Collected data entries:
* * * * * * * * *
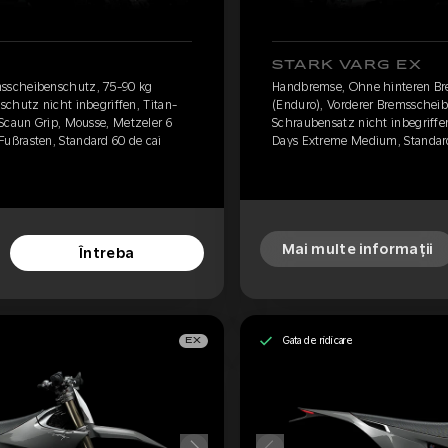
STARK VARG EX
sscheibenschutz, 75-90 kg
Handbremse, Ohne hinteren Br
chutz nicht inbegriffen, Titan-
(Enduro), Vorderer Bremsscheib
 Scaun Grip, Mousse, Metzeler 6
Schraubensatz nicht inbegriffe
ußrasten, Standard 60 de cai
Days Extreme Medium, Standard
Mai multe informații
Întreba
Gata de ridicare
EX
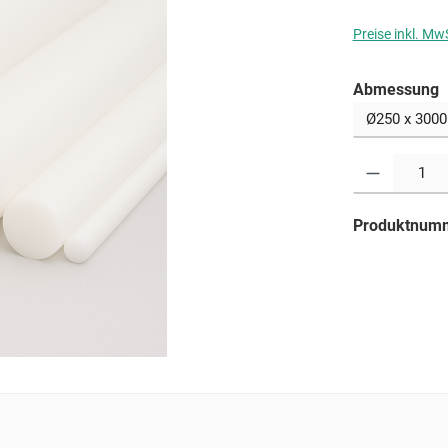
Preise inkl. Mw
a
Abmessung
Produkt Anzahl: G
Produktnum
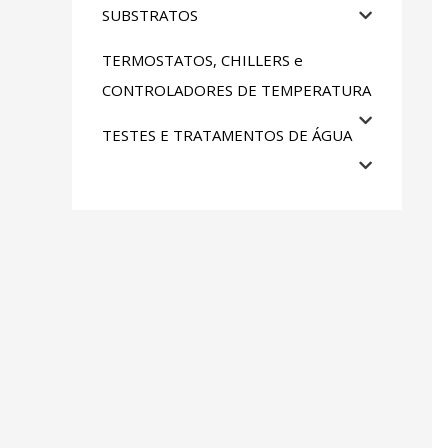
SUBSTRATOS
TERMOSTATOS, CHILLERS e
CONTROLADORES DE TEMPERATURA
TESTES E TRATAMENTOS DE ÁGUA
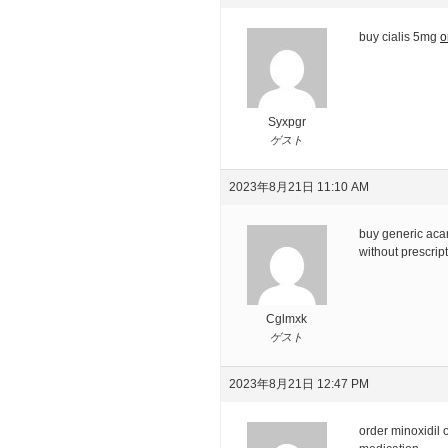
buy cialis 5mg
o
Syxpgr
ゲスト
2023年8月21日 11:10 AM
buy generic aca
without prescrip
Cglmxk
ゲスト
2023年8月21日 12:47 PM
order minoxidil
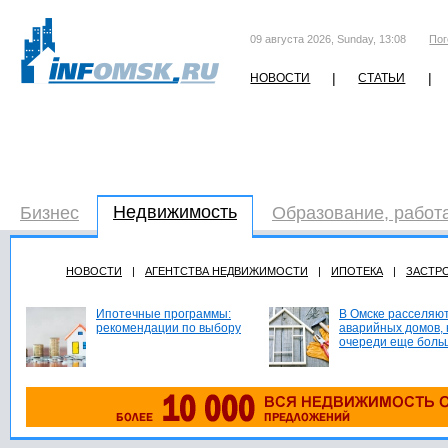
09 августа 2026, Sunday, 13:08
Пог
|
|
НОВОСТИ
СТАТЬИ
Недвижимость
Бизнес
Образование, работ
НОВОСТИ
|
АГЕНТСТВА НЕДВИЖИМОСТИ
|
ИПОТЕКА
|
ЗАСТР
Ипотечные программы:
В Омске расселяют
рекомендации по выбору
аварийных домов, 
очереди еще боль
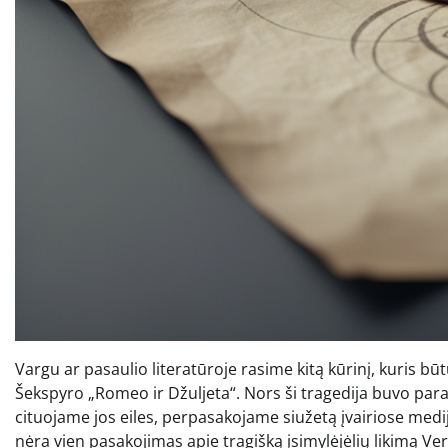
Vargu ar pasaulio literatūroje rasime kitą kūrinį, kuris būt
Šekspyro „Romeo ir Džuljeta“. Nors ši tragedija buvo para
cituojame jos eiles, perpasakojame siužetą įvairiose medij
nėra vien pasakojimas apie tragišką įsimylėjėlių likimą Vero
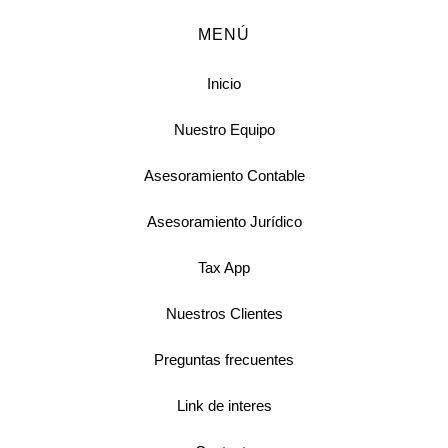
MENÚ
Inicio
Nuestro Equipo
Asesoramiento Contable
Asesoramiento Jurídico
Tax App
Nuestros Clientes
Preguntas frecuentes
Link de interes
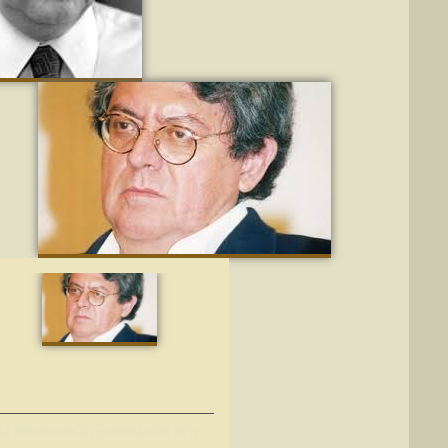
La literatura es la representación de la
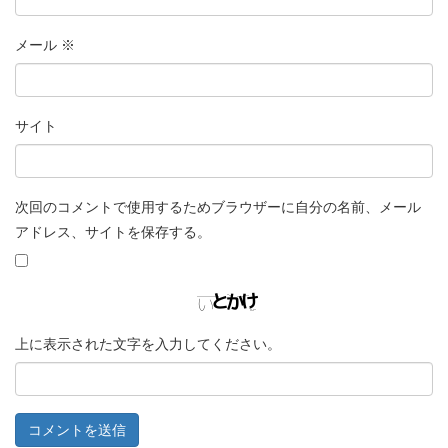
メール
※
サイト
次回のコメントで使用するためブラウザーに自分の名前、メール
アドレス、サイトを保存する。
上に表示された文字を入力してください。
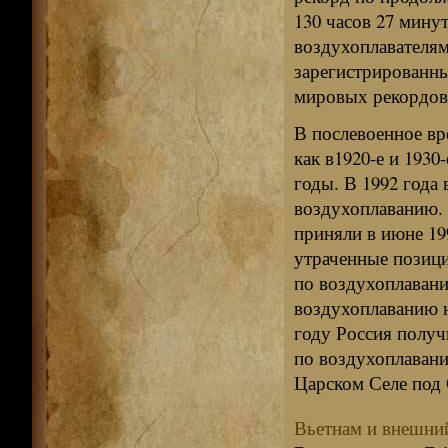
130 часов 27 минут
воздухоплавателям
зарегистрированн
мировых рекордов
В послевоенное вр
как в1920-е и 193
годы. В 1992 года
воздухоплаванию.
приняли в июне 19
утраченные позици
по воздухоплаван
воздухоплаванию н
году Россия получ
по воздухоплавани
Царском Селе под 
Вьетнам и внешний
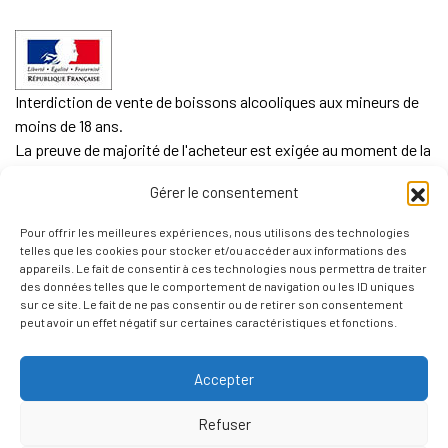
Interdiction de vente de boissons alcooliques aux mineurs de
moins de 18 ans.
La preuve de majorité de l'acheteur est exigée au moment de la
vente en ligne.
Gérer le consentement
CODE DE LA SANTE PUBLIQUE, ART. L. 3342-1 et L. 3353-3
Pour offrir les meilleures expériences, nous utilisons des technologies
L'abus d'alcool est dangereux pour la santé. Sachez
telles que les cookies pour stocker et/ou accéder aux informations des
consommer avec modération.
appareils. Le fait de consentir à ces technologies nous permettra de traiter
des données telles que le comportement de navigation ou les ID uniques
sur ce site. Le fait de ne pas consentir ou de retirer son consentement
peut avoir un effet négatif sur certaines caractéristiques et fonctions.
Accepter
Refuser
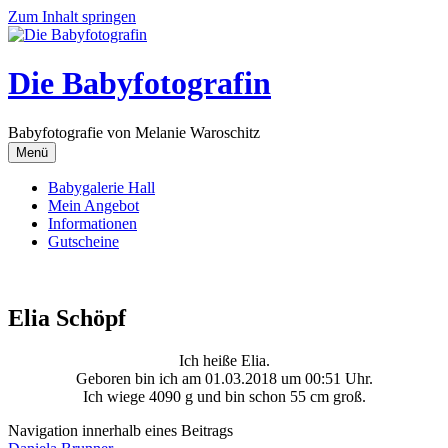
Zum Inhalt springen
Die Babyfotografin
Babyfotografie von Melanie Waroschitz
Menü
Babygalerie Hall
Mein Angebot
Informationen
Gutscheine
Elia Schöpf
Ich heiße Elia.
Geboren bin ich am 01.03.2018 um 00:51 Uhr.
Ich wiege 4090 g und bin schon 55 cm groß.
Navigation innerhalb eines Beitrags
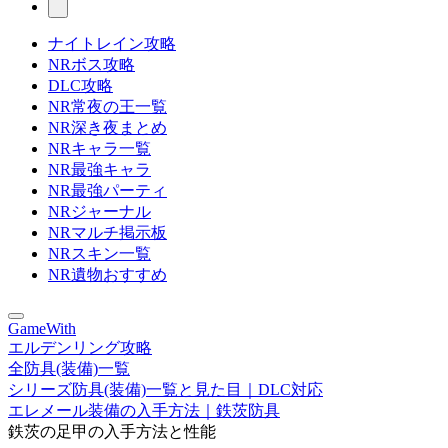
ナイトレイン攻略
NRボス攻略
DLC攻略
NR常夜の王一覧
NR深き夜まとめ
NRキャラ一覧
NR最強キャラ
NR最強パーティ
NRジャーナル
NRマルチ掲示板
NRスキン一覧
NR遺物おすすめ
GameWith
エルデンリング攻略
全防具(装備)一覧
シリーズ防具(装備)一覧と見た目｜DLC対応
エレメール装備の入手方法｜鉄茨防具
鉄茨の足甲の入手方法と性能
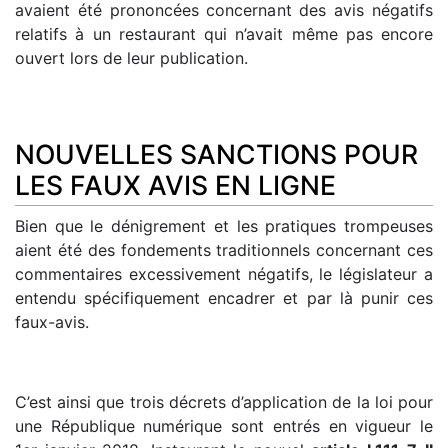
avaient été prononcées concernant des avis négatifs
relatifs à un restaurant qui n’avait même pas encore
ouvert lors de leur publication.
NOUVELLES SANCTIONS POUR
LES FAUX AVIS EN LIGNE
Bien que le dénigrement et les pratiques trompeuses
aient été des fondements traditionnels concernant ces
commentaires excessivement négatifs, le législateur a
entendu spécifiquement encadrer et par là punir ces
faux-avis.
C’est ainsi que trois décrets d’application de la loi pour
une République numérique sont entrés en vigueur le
* * * * * * * * *
> **EXERCISE PROMPT**
Out of the preceding entries, pull each line that contains the word "nous".

> **TASK RESULT**
Pour offrir les meilleures expériences, nous utilisons des technologies
appareils. Le fait de consentir à ces technologies nous permettra de traiter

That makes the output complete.